Presumably they picked the repo because it will auto-merge MRs if they pass testing even without human approvals. Glad they caught it and good work to everyone involved, but I'm gonna file this one under my "fuck around, find out" folder.

[–] snaggen@programming.dev 16 points 2 weeks ago (1 children)

This is why Bobby Tables mom needs her Github account suspended.....

[–] snaggen@programming.dev 9 points 2 weeks ago

On an unrelated note, don't forget to sanitize your input.

[–] FizzyOrange@programming.dev 16 points 2 weeks ago (1 children)

Where's the code that doesn't quote this properly? I'm guessing it's Bash.

[–] LPThinker@lemmy.world 19 points 2 weeks ago

Ding ding ding! We have a winner!

It's a third-party GitHub Action that is passing the branch name directly to Bash. So to be clear, not GitHub's fault.

[–] BehindTheBarrier@programming.dev 12 points 2 weeks ago (1 children)

I never considered branch names to be a vector, but in hindsight it makes total sense when put into a workflow like that. What possibly surprised me even more, was that branch names weren't limited to basic characters or at least no special signs.

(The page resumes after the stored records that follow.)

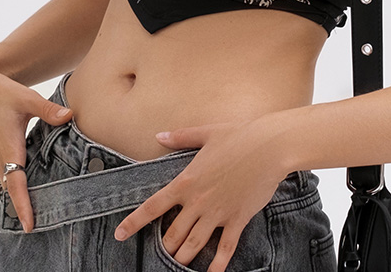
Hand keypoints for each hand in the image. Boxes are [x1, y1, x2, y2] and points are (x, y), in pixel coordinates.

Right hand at [0, 54, 72, 231]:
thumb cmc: (1, 93)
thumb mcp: (27, 98)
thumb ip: (48, 110)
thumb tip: (70, 115)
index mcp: (8, 148)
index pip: (16, 184)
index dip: (23, 205)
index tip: (29, 226)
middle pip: (13, 192)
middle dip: (26, 210)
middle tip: (45, 229)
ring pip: (9, 186)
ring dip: (21, 201)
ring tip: (41, 218)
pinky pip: (6, 178)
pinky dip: (17, 189)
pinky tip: (32, 195)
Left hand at [114, 119, 290, 271]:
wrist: (270, 146)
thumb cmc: (239, 135)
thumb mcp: (205, 133)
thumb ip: (179, 137)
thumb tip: (158, 136)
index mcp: (186, 181)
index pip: (152, 206)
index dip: (133, 223)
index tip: (120, 234)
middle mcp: (198, 201)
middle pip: (172, 233)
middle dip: (164, 246)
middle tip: (162, 251)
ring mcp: (218, 213)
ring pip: (193, 245)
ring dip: (182, 258)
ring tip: (178, 263)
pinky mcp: (237, 220)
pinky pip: (225, 249)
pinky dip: (217, 266)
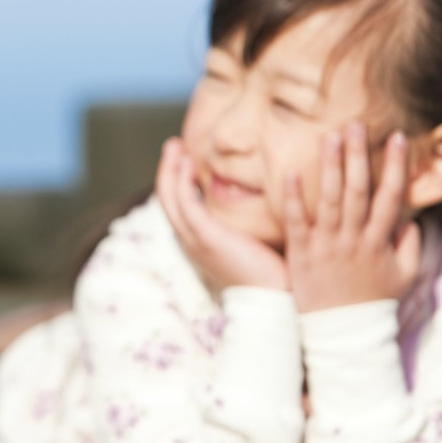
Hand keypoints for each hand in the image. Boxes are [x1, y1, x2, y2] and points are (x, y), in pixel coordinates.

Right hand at [156, 138, 288, 290]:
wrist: (273, 297)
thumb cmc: (271, 273)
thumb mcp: (251, 242)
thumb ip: (245, 223)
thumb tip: (259, 202)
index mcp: (200, 242)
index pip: (179, 207)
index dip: (177, 181)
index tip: (185, 158)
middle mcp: (191, 240)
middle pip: (167, 199)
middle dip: (168, 169)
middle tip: (174, 145)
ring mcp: (194, 238)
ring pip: (170, 197)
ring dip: (170, 168)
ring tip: (175, 145)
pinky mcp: (204, 235)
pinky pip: (185, 201)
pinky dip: (182, 179)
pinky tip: (188, 161)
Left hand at [284, 123, 421, 312]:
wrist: (343, 334)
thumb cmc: (373, 302)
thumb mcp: (403, 276)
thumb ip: (410, 245)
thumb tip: (414, 218)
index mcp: (379, 241)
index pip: (391, 196)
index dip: (396, 166)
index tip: (398, 137)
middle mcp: (354, 239)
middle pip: (359, 190)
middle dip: (359, 156)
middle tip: (357, 125)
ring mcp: (327, 245)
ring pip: (330, 199)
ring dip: (331, 166)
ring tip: (330, 135)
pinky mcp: (301, 253)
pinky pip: (297, 221)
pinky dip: (294, 197)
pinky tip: (290, 173)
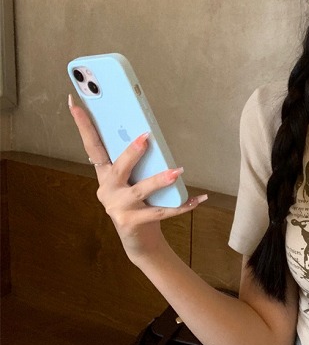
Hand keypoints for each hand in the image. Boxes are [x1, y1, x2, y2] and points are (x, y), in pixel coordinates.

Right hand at [68, 94, 206, 262]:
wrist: (140, 242)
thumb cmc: (139, 205)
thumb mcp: (133, 181)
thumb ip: (136, 163)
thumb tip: (149, 136)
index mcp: (105, 175)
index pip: (91, 146)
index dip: (83, 125)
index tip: (74, 102)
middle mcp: (107, 190)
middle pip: (119, 166)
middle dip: (132, 151)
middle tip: (147, 137)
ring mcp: (117, 208)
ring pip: (141, 190)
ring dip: (160, 180)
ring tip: (177, 171)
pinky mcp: (131, 222)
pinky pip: (160, 211)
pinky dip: (181, 205)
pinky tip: (197, 199)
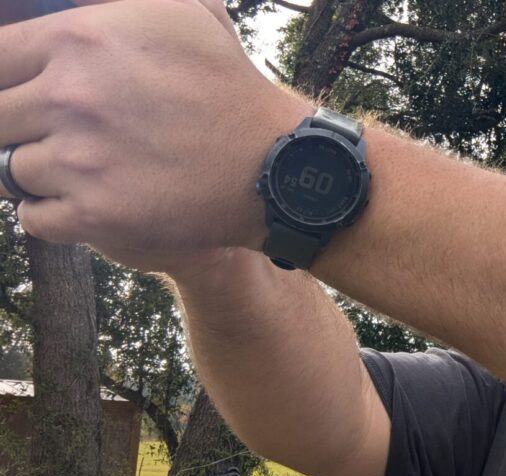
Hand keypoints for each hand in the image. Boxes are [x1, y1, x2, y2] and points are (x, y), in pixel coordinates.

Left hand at [0, 0, 312, 269]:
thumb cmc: (227, 87)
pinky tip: (92, 200)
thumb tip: (79, 2)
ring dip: (43, 172)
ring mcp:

I obviously see the case for all the extended characters outside the latin alphabet, such as Chinese characters, but I totally expected restrictions on special symbols like ", ', /, \, ;, etc.

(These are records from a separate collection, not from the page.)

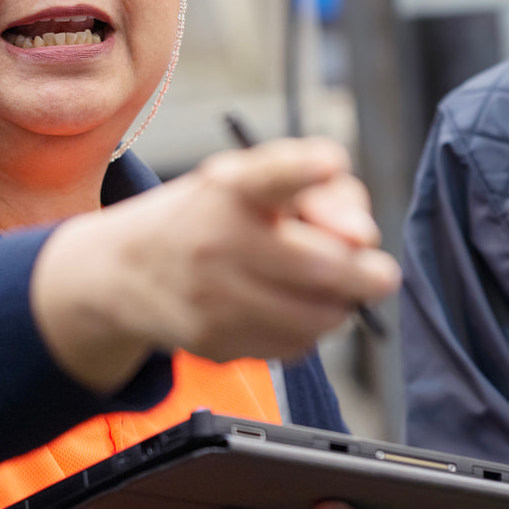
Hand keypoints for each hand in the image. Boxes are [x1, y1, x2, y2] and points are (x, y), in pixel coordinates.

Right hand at [30, 138, 400, 391]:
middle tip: (381, 275)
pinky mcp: (214, 342)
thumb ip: (319, 190)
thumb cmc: (212, 216)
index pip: (269, 175)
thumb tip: (364, 236)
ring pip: (318, 316)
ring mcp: (212, 297)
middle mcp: (216, 239)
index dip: (303, 169)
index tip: (329, 162)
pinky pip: (293, 347)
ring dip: (341, 306)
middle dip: (369, 274)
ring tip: (331, 291)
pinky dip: (307, 331)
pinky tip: (289, 311)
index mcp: (229, 187)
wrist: (127, 272)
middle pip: (322, 265)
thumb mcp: (252, 180)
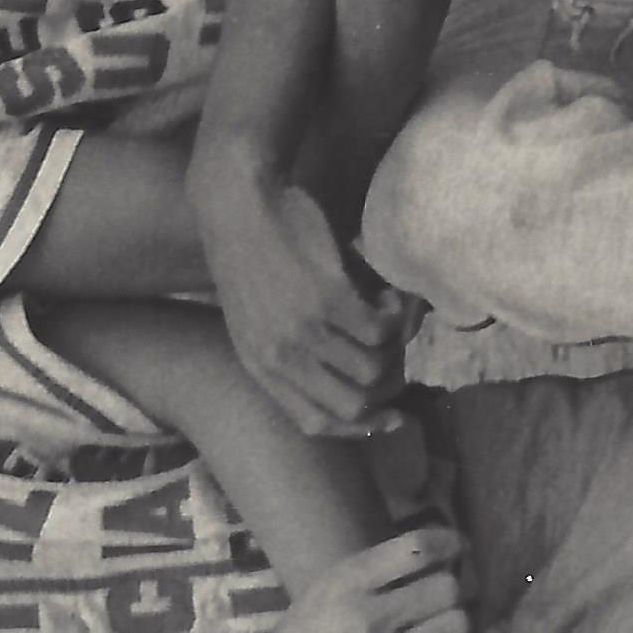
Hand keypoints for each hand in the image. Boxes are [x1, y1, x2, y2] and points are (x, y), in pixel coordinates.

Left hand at [199, 154, 411, 436]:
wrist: (236, 204)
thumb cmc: (249, 256)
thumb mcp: (253, 319)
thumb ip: (288, 354)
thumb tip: (346, 380)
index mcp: (260, 368)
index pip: (316, 423)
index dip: (361, 427)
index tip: (394, 415)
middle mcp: (282, 358)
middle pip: (353, 406)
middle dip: (386, 388)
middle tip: (395, 354)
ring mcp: (305, 329)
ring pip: (374, 369)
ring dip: (395, 346)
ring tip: (389, 314)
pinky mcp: (328, 297)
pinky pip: (382, 329)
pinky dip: (396, 316)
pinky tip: (389, 295)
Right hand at [223, 527, 491, 632]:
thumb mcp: (323, 594)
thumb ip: (372, 574)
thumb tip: (438, 553)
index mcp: (344, 583)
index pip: (417, 547)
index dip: (451, 543)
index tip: (460, 548)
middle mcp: (368, 617)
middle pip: (447, 585)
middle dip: (459, 587)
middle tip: (458, 594)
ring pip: (460, 621)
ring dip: (465, 619)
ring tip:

[–] Traister101 1 points 2 weeks ago (2 children)

/ is used to separate the same branch in different repos. For example origin/main and remote/main. Surprising that the other stuff is legal though

[–] bamboo@lemm.ee 3 points 2 weeks ago (1 children)

You can still freely use / in branch names. Having remote branches available as remote/branch is just a convenience, and you can delete or modify them locally. It’s common to use / in branch names, too.

[–] Traister101 0 points 2 weeks ago

Okay? I'm well aware. I do so all the time

That's true, i didn't think about that when I wrote it.

I'm used to the world being pretty simple though, so for me that slash has always just been a visual representation of the location of the branch if that makes sense. We don't have to have a slash in the branch name, only to use it to represent where that branch is located. It could have been something git only used for presentation.

[–] allywilson@lemmy.ml -5 points 2 weeks ago (1 children)

Terrible title, I thought it was a vulnerability in git.

[–] Azzu@lemm.ee 8 points 2 weeks ago (1 children)

Pull requests are not a feature of git, you probably thought they were?

[–] Zykino@programming.dev 4 points 2 weeks ago (1 children)

Yup, pull requests are an invention from git's servers (I think github came up with that first). The built in way (famously used by the linux kernel) is git-send-email.

[–] Azzu@lemm.ee 3 points 2 weeks ago* (last edited 2 weeks ago)

GitHub is completely unrelated to git.

git-send-email is not even very similar to a pull request, just tangentially related but very different conceptually.